[Extracted page text data]
◇ ◇ ◇
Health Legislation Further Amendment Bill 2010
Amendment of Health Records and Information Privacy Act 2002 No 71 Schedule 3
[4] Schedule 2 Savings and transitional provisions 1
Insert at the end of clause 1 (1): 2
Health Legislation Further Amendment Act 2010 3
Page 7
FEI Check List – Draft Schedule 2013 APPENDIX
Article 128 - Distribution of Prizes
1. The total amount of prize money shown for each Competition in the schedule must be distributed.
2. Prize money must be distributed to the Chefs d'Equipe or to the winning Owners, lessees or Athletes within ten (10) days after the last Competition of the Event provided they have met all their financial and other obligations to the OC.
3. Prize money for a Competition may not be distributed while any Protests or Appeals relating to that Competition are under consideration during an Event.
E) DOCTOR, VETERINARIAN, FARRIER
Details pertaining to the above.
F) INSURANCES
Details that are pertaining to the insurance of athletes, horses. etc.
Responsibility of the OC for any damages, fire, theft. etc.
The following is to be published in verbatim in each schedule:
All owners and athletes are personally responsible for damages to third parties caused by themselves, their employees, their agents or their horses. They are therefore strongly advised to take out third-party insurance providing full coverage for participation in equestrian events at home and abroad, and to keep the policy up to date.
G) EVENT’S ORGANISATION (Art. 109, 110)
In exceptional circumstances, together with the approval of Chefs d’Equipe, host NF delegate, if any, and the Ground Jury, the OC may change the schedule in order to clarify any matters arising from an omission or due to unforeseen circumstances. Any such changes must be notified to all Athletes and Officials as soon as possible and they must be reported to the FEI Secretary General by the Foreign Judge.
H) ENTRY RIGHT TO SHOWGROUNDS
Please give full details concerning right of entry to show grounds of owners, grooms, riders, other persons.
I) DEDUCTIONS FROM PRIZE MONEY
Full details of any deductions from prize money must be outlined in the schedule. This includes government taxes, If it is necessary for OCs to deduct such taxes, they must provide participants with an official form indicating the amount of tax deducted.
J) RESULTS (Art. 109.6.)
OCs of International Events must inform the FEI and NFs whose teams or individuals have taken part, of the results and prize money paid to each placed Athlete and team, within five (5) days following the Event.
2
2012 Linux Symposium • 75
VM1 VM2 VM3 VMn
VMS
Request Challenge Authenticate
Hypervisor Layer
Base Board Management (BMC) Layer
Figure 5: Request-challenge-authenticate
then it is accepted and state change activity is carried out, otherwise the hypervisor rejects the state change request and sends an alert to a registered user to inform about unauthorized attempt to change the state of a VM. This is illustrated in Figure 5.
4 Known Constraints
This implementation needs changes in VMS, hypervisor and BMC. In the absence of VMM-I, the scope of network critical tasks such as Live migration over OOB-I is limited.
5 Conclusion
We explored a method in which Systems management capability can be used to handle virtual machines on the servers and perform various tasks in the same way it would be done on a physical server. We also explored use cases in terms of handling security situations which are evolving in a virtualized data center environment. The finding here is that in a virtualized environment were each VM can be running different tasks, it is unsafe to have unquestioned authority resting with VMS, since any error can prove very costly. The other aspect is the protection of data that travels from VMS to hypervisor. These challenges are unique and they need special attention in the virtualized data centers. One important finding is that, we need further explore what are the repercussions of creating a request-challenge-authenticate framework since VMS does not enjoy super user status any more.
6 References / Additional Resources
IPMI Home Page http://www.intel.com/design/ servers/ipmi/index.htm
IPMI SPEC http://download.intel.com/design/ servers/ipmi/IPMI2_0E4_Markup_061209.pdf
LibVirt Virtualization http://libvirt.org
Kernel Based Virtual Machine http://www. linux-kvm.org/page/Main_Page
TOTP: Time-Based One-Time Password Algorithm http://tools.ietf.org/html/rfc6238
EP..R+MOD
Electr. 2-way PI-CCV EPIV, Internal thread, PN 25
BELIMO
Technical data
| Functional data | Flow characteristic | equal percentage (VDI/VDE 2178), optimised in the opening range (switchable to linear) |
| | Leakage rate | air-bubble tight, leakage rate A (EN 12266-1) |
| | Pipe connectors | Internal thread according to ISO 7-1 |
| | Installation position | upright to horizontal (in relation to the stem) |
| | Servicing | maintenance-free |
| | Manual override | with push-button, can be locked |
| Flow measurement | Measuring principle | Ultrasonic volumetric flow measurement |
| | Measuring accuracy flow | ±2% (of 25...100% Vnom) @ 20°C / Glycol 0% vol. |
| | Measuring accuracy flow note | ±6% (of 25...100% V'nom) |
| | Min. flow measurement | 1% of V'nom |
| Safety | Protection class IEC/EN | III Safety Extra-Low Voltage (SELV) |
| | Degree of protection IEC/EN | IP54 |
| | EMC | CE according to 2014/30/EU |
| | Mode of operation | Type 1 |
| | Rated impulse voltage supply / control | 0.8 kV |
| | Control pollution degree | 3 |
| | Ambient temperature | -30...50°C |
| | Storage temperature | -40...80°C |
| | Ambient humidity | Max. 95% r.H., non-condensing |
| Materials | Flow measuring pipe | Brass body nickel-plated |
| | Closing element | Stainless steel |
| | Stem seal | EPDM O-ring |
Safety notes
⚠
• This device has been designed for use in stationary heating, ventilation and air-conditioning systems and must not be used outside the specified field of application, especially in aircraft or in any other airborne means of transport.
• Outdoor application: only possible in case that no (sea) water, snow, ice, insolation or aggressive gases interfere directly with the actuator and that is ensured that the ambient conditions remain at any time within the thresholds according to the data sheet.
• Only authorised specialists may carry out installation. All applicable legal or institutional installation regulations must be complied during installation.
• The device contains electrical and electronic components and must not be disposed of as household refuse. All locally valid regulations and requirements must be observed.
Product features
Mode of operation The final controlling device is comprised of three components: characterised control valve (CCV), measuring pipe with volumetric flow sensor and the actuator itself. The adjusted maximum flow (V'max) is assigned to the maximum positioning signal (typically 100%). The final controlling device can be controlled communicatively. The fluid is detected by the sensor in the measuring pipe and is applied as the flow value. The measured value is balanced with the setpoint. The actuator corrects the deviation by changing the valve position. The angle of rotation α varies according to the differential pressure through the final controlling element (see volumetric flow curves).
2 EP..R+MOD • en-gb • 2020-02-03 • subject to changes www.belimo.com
◇ ◇ ◇
What to work on =>
Find each line above that contains "regulations", and copy those lines.

Written answer =>
• Only authorised specialists may carry out installation. All applicable legal or institutional installation regulations must be complied during installation.
• The device contains electrical and electronic components and must not be disposed of as household refuse. All locally valid regulations and requirements must be observed.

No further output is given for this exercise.